Lee Sharkey et al did a similar experiment a while back w/ much larger number of features & dimensions, & there were hyperaparameters that perfectly reconstructed the original dataset (this was as you predicted as N increases).
Hoagy still hosts a version of our replication here (though I haven’t looked at that code in a year!).
- Evan Anders 21 Mar 2024 18:00 UTC
  3 points
  2
  Parent
  Hi Logan! Thanks for pointing me towards that post—I’ve been meaning to get around to reading it in detail and just finally did. Glad to see that the large-N limit seems to get perfect reconstruction for at least one similar toy experiment! And thanks for sharing the replication code.
  I’m particularly keen to learn a bit more about the correlated features—did you (or do you know of anyone) who has studied toy models where they have a few features that are REALLY correlated with one another, and that basically never appear with other features?
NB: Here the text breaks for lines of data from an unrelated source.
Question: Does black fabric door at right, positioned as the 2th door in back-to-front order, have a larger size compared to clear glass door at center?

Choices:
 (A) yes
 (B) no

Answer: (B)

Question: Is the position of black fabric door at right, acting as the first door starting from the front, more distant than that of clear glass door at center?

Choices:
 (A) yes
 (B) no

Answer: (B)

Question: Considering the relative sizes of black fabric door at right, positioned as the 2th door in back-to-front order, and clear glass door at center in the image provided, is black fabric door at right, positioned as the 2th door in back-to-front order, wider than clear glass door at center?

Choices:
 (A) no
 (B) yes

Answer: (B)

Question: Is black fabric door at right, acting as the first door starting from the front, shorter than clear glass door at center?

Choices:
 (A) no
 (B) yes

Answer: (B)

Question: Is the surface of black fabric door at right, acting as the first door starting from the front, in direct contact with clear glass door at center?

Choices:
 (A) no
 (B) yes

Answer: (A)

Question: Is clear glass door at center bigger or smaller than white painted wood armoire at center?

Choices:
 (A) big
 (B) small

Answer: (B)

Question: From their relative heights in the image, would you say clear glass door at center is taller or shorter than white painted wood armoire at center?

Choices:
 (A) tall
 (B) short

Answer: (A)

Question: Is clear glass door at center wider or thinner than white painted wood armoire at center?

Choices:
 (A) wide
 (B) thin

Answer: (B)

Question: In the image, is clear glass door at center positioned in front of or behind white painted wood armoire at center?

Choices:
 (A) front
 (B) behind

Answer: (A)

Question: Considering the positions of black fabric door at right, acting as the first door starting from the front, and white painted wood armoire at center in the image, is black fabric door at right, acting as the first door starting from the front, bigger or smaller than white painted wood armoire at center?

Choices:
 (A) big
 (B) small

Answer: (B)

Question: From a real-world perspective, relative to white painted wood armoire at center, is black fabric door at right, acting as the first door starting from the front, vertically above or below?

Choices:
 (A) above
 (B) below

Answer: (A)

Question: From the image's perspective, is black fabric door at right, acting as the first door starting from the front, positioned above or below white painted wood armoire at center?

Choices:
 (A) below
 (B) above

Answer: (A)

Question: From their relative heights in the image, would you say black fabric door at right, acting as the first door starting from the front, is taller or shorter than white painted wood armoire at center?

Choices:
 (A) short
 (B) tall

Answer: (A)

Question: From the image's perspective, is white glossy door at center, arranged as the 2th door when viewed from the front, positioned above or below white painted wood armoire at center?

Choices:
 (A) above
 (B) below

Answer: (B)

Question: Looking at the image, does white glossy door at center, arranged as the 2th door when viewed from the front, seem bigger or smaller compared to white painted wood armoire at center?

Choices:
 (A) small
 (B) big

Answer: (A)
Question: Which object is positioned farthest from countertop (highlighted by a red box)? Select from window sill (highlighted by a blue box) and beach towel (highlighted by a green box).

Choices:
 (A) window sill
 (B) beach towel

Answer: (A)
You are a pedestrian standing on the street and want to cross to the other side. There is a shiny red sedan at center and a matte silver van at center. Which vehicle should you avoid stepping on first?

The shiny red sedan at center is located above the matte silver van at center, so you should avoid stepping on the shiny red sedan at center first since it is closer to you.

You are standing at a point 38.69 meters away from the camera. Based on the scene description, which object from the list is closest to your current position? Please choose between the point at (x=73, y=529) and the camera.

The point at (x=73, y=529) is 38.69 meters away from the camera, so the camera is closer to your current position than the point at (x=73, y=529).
I’m wondering if such features could bring back the problem that we saw here, even in a very high-dimensional model / dataset. Most of the metrics in that post are averaged over all features, so don’t really differentiate between correlated or not, etc.
  - Logan Riggs 22 Mar 2024 4:17 UTC
    3 points
    1
    Parent
    Agreed. You would need to change the correlation code to hardcode feature correlations, then you can zoom in on those two features when doing the max cosine sim.